AYM’nin fevkalâde zahmetlere karşın paradigmatik dönüşümünü kıymetli ölçüde tamamlayıp; hak eksenli bir yaklaşımla varlıklı bir içtihat oluşturduğunu aktaran Arslan, kelamlarına şöyle devam etti: “AYM’nin hak eksenli yaklaşımla inşa ettiği bu içtihat birikimi, bir yandan hukuk nizamının Anayasa ile uyumlu hale gelmesini sağlamış, öbür yandan da temel hak ve özgürlüklerin müdafaa alanını genişleterek standartları yükseltmiştir. Mahkememiz, özellikle 10’uncu yılını kutladığımız ferdî müracaatla birlikte, yaşama hakkından söz özgürlüğüne, adil yargılanma hakkından örgütlenme özgürlüğüne kadar, tüm anayasal hak ve özgürlüklerin korunmasına yönelik değerli kararlar vermiş ve vermeye devam etmektedir. AYM, bu süreçte her vakit demokratik hukuk tertibinin yanında olmuş, temel hak ve özgürlükleri korumak için ağır bir uğraş vermiştir. Bunu yaparken de ne yargısal aktivizme ne de kendini sınırlama yoluna tevessül etmiştir.
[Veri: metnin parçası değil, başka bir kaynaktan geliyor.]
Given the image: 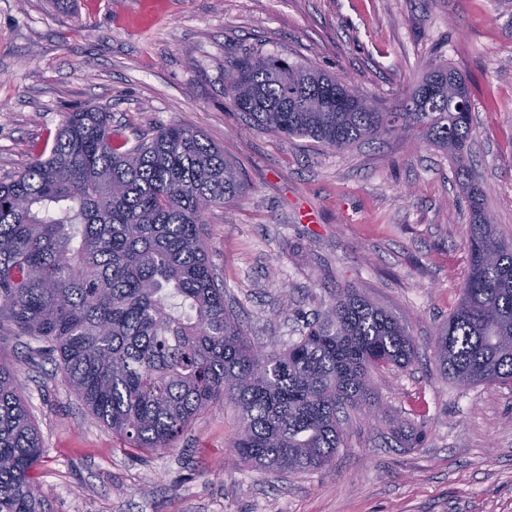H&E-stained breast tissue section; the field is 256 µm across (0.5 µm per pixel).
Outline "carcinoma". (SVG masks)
Here are the masks:
<instances>
[{
    "label": "carcinoma",
    "instance_id": "cac0c4a2",
    "mask_svg": "<svg viewBox=\"0 0 512 512\" xmlns=\"http://www.w3.org/2000/svg\"><path fill=\"white\" fill-rule=\"evenodd\" d=\"M348 78L275 55L235 60L224 94L267 131L344 152L412 134L448 154L456 176L473 138L470 91L446 64L398 106L347 97ZM244 184L198 131L169 125L127 147L109 115L67 114L41 152L0 182V324L57 356L90 416L136 448L167 450L199 416L238 407L235 460L293 477L332 464L339 414L377 406L373 373L408 367L412 337L354 288L278 352L254 346L224 304L200 215ZM461 300L436 332L440 374L467 388L512 381V237L470 186ZM399 445L424 433L397 426ZM43 454L18 376L0 366V512H50L32 471Z\"/></svg>",
    "mask_w": 512,
    "mask_h": 512
}]
</instances>
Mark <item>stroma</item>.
<instances>
[{"label": "stroma", "mask_w": 512, "mask_h": 512, "mask_svg": "<svg viewBox=\"0 0 512 512\" xmlns=\"http://www.w3.org/2000/svg\"><path fill=\"white\" fill-rule=\"evenodd\" d=\"M254 52L345 74L388 106L448 64L471 89L472 178L512 235V0H0V181L87 103L132 145L173 124L200 131L245 184L238 203L206 211L203 232L256 345L286 348L355 288L418 348L411 367L374 374L380 408L343 422L334 463L288 478L233 460L231 404L171 449L131 447L88 414L53 355L30 357L2 327L0 365L40 429L34 473L53 512H512V383L461 388L433 358L468 272L455 163L410 137L337 153L274 136L224 96L226 70ZM397 425L424 443L399 448Z\"/></svg>", "instance_id": "35a3bbf8"}]
</instances>
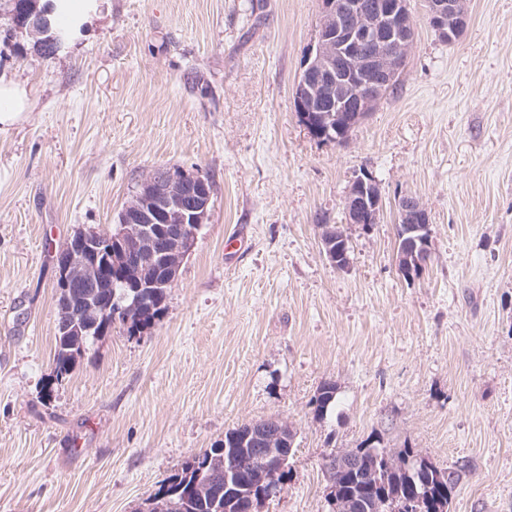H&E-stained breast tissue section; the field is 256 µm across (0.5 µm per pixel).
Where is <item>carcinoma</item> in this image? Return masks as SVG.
<instances>
[{"mask_svg":"<svg viewBox=\"0 0 512 512\" xmlns=\"http://www.w3.org/2000/svg\"><path fill=\"white\" fill-rule=\"evenodd\" d=\"M112 298V324H117L126 330L128 335L134 332H143L152 328L156 320L163 315L166 305L162 304L165 297L161 288H134L129 278L112 274V288L108 289ZM67 313L58 310V321L55 336V368L53 377L59 383L65 380L72 372L77 360L83 356L89 346L97 337L72 336L67 331ZM338 401L336 384L323 383L317 390L313 400L315 414L324 417L329 410L336 406ZM278 430V421L268 419L254 423L243 424L224 434V439L215 442L203 453L187 459L181 471L172 476L161 485L154 497L148 501L146 512H239L238 502H228V507L219 511L213 508L208 496L198 492L192 496V489L197 469L196 461L211 459L212 482L218 487H224V444L229 438L236 437L238 448H258L255 436L269 434ZM357 451L362 453L363 459L372 467L384 470L388 462H394L392 471L387 476L380 478L375 491V497L368 498L367 506L358 512H377L376 507H381L382 512H394L393 501L399 492L409 491L416 497L426 502L437 496L448 501L452 500L459 481V472L452 471L453 479L445 485H437L430 480L429 463L426 458L413 453L411 448H403L395 453L376 445L369 440L359 446ZM336 461V455L330 454L323 464L325 474L329 476L335 488L336 496L342 500H348L357 492V476L351 472L338 470L332 466ZM255 482L254 468L250 458L241 460L238 467L237 492L245 495L249 493Z\"/></svg>","mask_w":512,"mask_h":512,"instance_id":"carcinoma-1","label":"carcinoma"}]
</instances>
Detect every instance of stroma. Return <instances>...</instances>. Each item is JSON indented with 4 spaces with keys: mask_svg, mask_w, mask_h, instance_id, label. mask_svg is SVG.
I'll return each mask as SVG.
<instances>
[{
    "mask_svg": "<svg viewBox=\"0 0 512 512\" xmlns=\"http://www.w3.org/2000/svg\"><path fill=\"white\" fill-rule=\"evenodd\" d=\"M98 4L44 58L0 0V75L31 91L0 132V512H142L188 458L269 418L296 450L261 512H331L324 458L371 436L461 467L449 512H512V0H466L453 44L410 0L401 81L342 145L294 106L320 0ZM162 166L213 183L164 315L136 337L112 327L43 398L56 250L116 224ZM365 171L383 214L348 228L339 270L322 227ZM405 196L431 221L415 280L396 261ZM326 382L339 404L322 421ZM338 401L337 388L334 383H323L317 390V394L312 402L315 406V414L323 418L327 415L329 410L336 406Z\"/></svg>",
    "mask_w": 512,
    "mask_h": 512,
    "instance_id": "35a3bbf8",
    "label": "stroma"
}]
</instances>
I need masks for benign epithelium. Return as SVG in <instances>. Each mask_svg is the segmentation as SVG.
<instances>
[{"instance_id": "obj_1", "label": "benign epithelium", "mask_w": 512, "mask_h": 512, "mask_svg": "<svg viewBox=\"0 0 512 512\" xmlns=\"http://www.w3.org/2000/svg\"><path fill=\"white\" fill-rule=\"evenodd\" d=\"M464 0H428V15L438 36L453 43L467 26ZM47 5L29 6L21 23L40 30L47 44L61 50L60 36L52 28ZM318 38L303 66L295 94L301 124L315 139L343 143L350 131L365 120L386 93V88L404 68L414 27L408 0H321ZM330 95L323 94V91ZM211 192L204 176L180 167H163L146 183L138 203L126 206L121 223L107 232L79 230L74 243L58 254V293L70 303L73 326L79 334L96 328L94 321L107 315L105 298L88 292L89 283L104 288L109 279L99 265L125 270L128 263L157 264L164 270L161 282L149 288H169L197 243L202 226L210 218ZM381 211L379 182L369 172L355 177L344 200L345 221L362 231L378 223ZM399 223L405 225L406 240L397 251L401 274L413 280L424 274L431 260L430 219L427 209L413 197L399 200ZM256 475L264 485L258 499L250 500L246 512H259L261 505L276 496L282 483L278 475L288 469L290 448L249 450ZM241 453L224 451V484L236 478ZM360 455L339 452L336 466L358 471Z\"/></svg>"}]
</instances>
Mahkememiz istikrarlı bir formda bir yandan Anayasa’nın çizdiği sonları aşmadan, öteki yandan da kendisine tanınan anayasal ve yasal yetkileri kullanmaktan imtina etmeden misyonlarını hakkıyla ve hassasiyetle yerine getirmenin uğraşı içinde olmuştur.”
Arslan’ın konuşmasının akabinde Saygıdeğer İnce’nin özgeçmişi okundu. İnce, akabinde kürsüye çıkarak yemin etti. Daha sonra İnce’ye AYM Lideri Arslan tarafından kisvesi giydirildi.